-- Opening Marker --

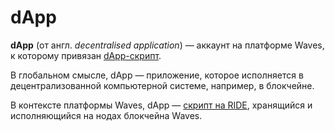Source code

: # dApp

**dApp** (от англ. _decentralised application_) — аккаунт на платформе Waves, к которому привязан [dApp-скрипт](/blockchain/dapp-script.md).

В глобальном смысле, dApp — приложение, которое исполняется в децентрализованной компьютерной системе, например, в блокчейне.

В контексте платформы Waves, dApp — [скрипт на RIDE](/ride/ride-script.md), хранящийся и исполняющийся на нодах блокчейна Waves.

-- Closing Marker --
-- Opening Marker --

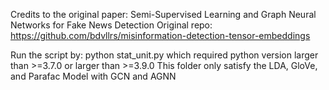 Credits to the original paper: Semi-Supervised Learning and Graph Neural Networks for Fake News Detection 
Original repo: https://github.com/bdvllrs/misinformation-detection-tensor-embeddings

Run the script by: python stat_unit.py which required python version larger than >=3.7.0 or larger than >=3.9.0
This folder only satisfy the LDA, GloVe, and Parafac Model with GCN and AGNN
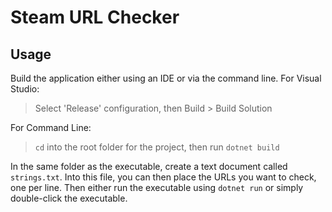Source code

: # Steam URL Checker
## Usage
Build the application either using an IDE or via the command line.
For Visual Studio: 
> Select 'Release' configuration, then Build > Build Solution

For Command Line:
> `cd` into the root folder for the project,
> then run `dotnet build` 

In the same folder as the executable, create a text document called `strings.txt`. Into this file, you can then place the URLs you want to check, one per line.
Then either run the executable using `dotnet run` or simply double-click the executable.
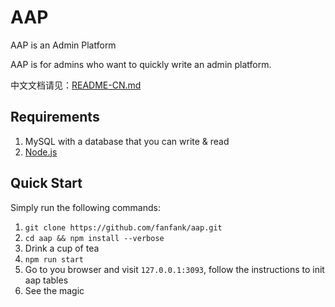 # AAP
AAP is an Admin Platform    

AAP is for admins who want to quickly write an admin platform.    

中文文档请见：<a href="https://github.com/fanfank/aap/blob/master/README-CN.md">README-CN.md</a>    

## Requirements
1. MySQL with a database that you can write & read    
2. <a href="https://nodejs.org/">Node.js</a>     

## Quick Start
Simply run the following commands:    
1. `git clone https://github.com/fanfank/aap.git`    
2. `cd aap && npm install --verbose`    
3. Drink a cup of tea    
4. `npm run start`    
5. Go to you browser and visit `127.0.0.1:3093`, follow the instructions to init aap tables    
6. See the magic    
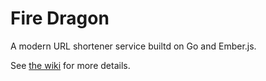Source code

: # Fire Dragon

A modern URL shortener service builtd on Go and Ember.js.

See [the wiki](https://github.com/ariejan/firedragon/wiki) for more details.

-- Closing Marker --

Put the data from the line containing "## Requirements" through the line containing "A modern URL", both included, into a numbered list with one line per item. Skip blank lines and leave the pictures out.

**Your response:**
1. ## Requirements
2. 1. MySQL with a database that you can write & read    
3. 2. <a href="https://nodejs.org/">Node.js</a>     
4. ## Quick Start
5. Simply run the following commands:    
6. 1. `git clone https://github.com/fanfank/aap.git`    
7. 2. `cd aap && npm install --verbose`    
8. 3. Drink a cup of tea    
9. 4. `npm run start`    
10. 5. Go to you browser and visit `127.0.0.1:3093`, follow the instructions to init aap tables    
11. 6. See the magic    
12. Source code
13. : # Fire Dragon
14. A modern URL shortener service builtd on Go and Ember.js.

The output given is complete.